_TO-DO ITEM:_ Beneath this line is the data. Output exactly the lines from the line with "Term Locks |" to the line with "Unit | 0.500 | |", both ends included, and nothing more.

Saved entries

────────────────

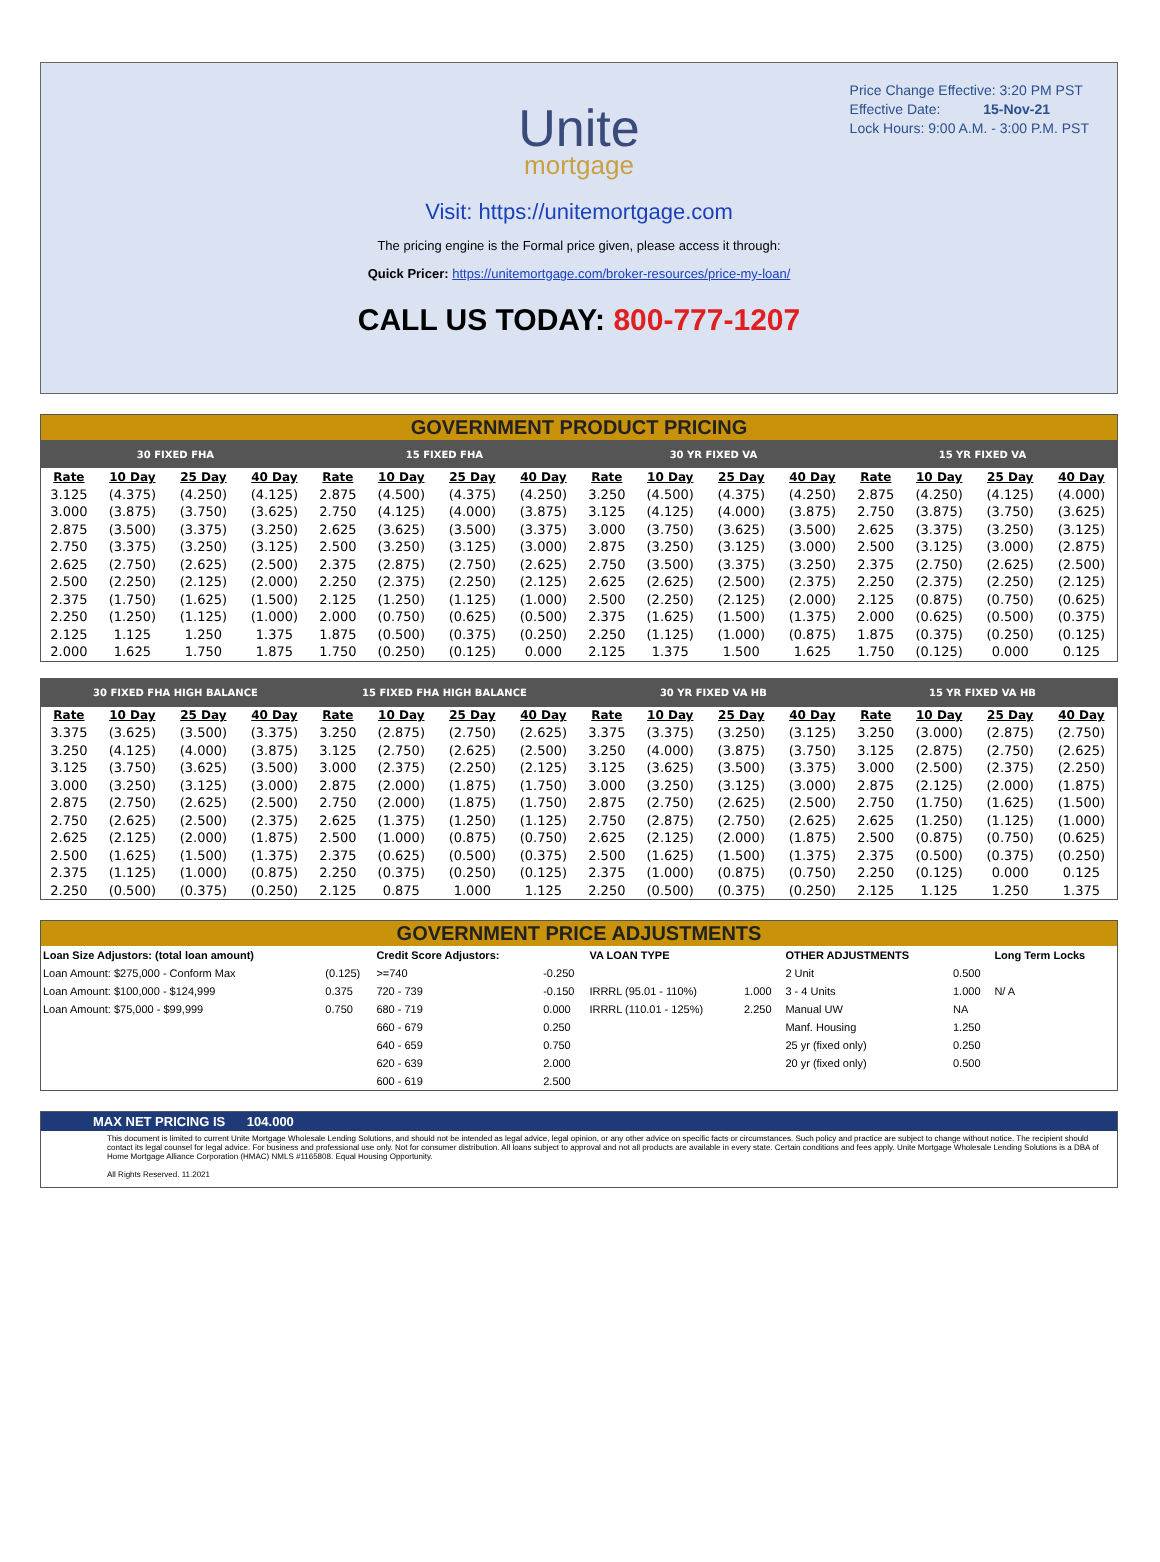Price Change Effective: 3:20 PM PST
Effective Date: 15-Nov-21
Lock Hours: 9:00 A.M. - 3:00 P.M. PST
Unite
mortgage
Visit: https://unitemortgage.com
The pricing engine is the Formal price given, please access it through:
Quick Pricer: https://unitemortgage.com/broker-resources/price-my-loan/
CALL US TODAY: 800-777-1207
GOVERNMENT PRODUCT PRICING
| 30 FIXED FHA | | | | 15 FIXED FHA | | | | 30 YR FIXED VA | | | | 15 YR FIXED VA | | | |
| --- | --- | --- | --- | --- | --- | --- | --- | --- | --- | --- | --- | --- | --- | --- | --- |
| Rate | 10 Day | 25 Day | 40 Day | Rate | 10 Day | 25 Day | 40 Day | Rate | 10 Day | 25 Day | 40 Day | Rate | 10 Day | 25 Day | 40 Day |
| 3.125 | (4.375) | (4.250) | (4.125) | 2.875 | (4.500) | (4.375) | (4.250) | 3.250 | (4.500) | (4.375) | (4.250) | 2.875 | (4.250) | (4.125) | (4.000) |
| 3.000 | (3.875) | (3.750) | (3.625) | 2.750 | (4.125) | (4.000) | (3.875) | 3.125 | (4.125) | (4.000) | (3.875) | 2.750 | (3.875) | (3.750) | (3.625) |
| 2.875 | (3.500) | (3.375) | (3.250) | 2.625 | (3.625) | (3.500) | (3.375) | 3.000 | (3.750) | (3.625) | (3.500) | 2.625 | (3.375) | (3.250) | (3.125) |
| 2.750 | (3.375) | (3.250) | (3.125) | 2.500 | (3.250) | (3.125) | (3.000) | 2.875 | (3.250) | (3.125) | (3.000) | 2.500 | (3.125) | (3.000) | (2.875) |
| 2.625 | (2.750) | (2.625) | (2.500) | 2.375 | (2.875) | (2.750) | (2.625) | 2.750 | (3.500) | (3.375) | (3.250) | 2.375 | (2.750) | (2.625) | (2.500) |
| 2.500 | (2.250) | (2.125) | (2.000) | 2.250 | (2.375) | (2.250) | (2.125) | 2.625 | (2.625) | (2.500) | (2.375) | 2.250 | (2.375) | (2.250) | (2.125) |
| 2.375 | (1.750) | (1.625) | (1.500) | 2.125 | (1.250) | (1.125) | (1.000) | 2.500 | (2.250) | (2.125) | (2.000) | 2.125 | (0.875) | (0.750) | (0.625) |
| 2.250 | (1.250) | (1.125) | (1.000) | 2.000 | (0.750) | (0.625) | (0.500) | 2.375 | (1.625) | (1.500) | (1.375) | 2.000 | (0.625) | (0.500) | (0.375) |
| 2.125 | 1.125 | 1.250 | 1.375 | 1.875 | (0.500) | (0.375) | (0.250) | 2.250 | (1.125) | (1.000) | (0.875) | 1.875 | (0.375) | (0.250) | (0.125) |
| 2.000 | 1.625 | 1.750 | 1.875 | 1.750 | (0.250) | (0.125) | 0.000 | 2.125 | 1.375 | 1.500 | 1.625 | 1.750 | (0.125) | 0.000 | 0.125 |
| 30 FIXED FHA HIGH BALANCE | | | | 15 FIXED FHA HIGH BALANCE | | | | 30 YR FIXED VA HB | | | | 15 YR FIXED VA HB | | | |
| --- | --- | --- | --- | --- | --- | --- | --- | --- | --- | --- | --- | --- | --- | --- | --- |
| Rate | 10 Day | 25 Day | 40 Day | Rate | 10 Day | 25 Day | 40 Day | Rate | 10 Day | 25 Day | 40 Day | Rate | 10 Day | 25 Day | 40 Day |
| 3.375 | (3.625) | (3.500) | (3.375) | 3.250 | (2.875) | (2.750) | (2.625) | 3.375 | (3.375) | (3.250) | (3.125) | 3.250 | (3.000) | (2.875) | (2.750) |
| 3.250 | (4.125) | (4.000) | (3.875) | 3.125 | (2.750) | (2.625) | (2.500) | 3.250 | (4.000) | (3.875) | (3.750) | 3.125 | (2.875) | (2.750) | (2.625) |
| 3.125 | (3.750) | (3.625) | (3.500) | 3.000 | (2.375) | (2.250) | (2.125) | 3.125 | (3.625) | (3.500) | (3.375) | 3.000 | (2.500) | (2.375) | (2.250) |
| 3.000 | (3.250) | (3.125) | (3.000) | 2.875 | (2.000) | (1.875) | (1.750) | 3.000 | (3.250) | (3.125) | (3.000) | 2.875 | (2.125) | (2.000) | (1.875) |
| 2.875 | (2.750) | (2.625) | (2.500) | 2.750 | (2.000) | (1.875) | (1.750) | 2.875 | (2.750) | (2.625) | (2.500) | 2.750 | (1.750) | (1.625) | (1.500) |
| 2.750 | (2.625) | (2.500) | (2.375) | 2.625 | (1.375) | (1.250) | (1.125) | 2.750 | (2.875) | (2.750) | (2.625) | 2.625 | (1.250) | (1.125) | (1.000) |
| 2.625 | (2.125) | (2.000) | (1.875) | 2.500 | (1.000) | (0.875) | (0.750) | 2.625 | (2.125) | (2.000) | (1.875) | 2.500 | (0.875) | (0.750) | (0.625) |
| 2.500 | (1.625) | (1.500) | (1.375) | 2.375 | (0.625) | (0.500) | (0.375) | 2.500 | (1.625) | (1.500) | (1.375) | 2.375 | (0.500) | (0.375) | (0.250) |
| 2.375 | (1.125) | (1.000) | (0.875) | 2.250 | (0.375) | (0.250) | (0.125) | 2.375 | (1.000) | (0.875) | (0.750) | 2.250 | (0.125) | 0.000 | 0.125 |
| 2.250 | (0.500) | (0.375) | (0.250) | 2.125 | 0.875 | 1.000 | 1.125 | 2.250 | (0.500) | (0.375) | (0.250) | 2.125 | 1.125 | 1.250 | 1.375 |
GOVERNMENT PRICE ADJUSTMENTS
| Loan Size Adjustors: (total loan amount) | | Credit Score Adjustors: | | VA LOAN TYPE | | OTHER ADJUSTMENTS | | Long Term Locks |
| Loan Amount: $275,000 - Conform Max | (0.125) | >=740 | -0.250 | | | 2 Unit | 0.500 | |
| Loan Amount: $100,000 - $124,999 | 0.375 | 720 - 739 | -0.150 | IRRRL (95.01 - 110%) | 1.000 | 3 - 4 Units | 1.000 | N/ A |
| Loan Amount: $75,000 - $99,999 | 0.750 | 680 - 719 | 0.000 | IRRRL (110.01 - 125%) | 2.250 | Manual UW | NA | |
| | | 660 - 679 | 0.250 | | | Manf. Housing | 1.250 | |
| | | 640 - 659 | 0.750 | | | 25 yr (fixed only) | 0.250 | |
| | | 620 - 639 | 2.000 | | | 20 yr (fixed only) | 0.500 | |
| | | 600 - 619 | 2.500 | | | | | |
MAX NET PRICING IS 104.000
This document is limited to current Unite Mortgage Wholesale Lending Solutions, and should not be intended as legal advice, legal opinion, or any other advice on specific facts or circumstances. Such policy and practice are subject to change without notice. The recipient should contact its legal counsel for legal advice. For business and professional use only. Not for consumer distribution. All loans subject to approval and not all products are available in every state. Certain conditions and fees apply. Unite Mortgage Wholesale Lending Solutions is a DBA of Home Mortgage Alliance Corporation (HMAC) NMLS #1165808. Equal Housing Opportunity.
All Rights Reserved. 11.2021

────────────────

_RESULT OF THE TASK:_
| Loan Size Adjustors: (total loan amount) | | Credit Score Adjustors: | | VA LOAN TYPE | | OTHER ADJUSTMENTS | | Long Term Locks |
| Loan Amount: $275,000 - Conform Max | (0.125) | >=740 | -0.250 | | | 2 Unit | 0.500 | |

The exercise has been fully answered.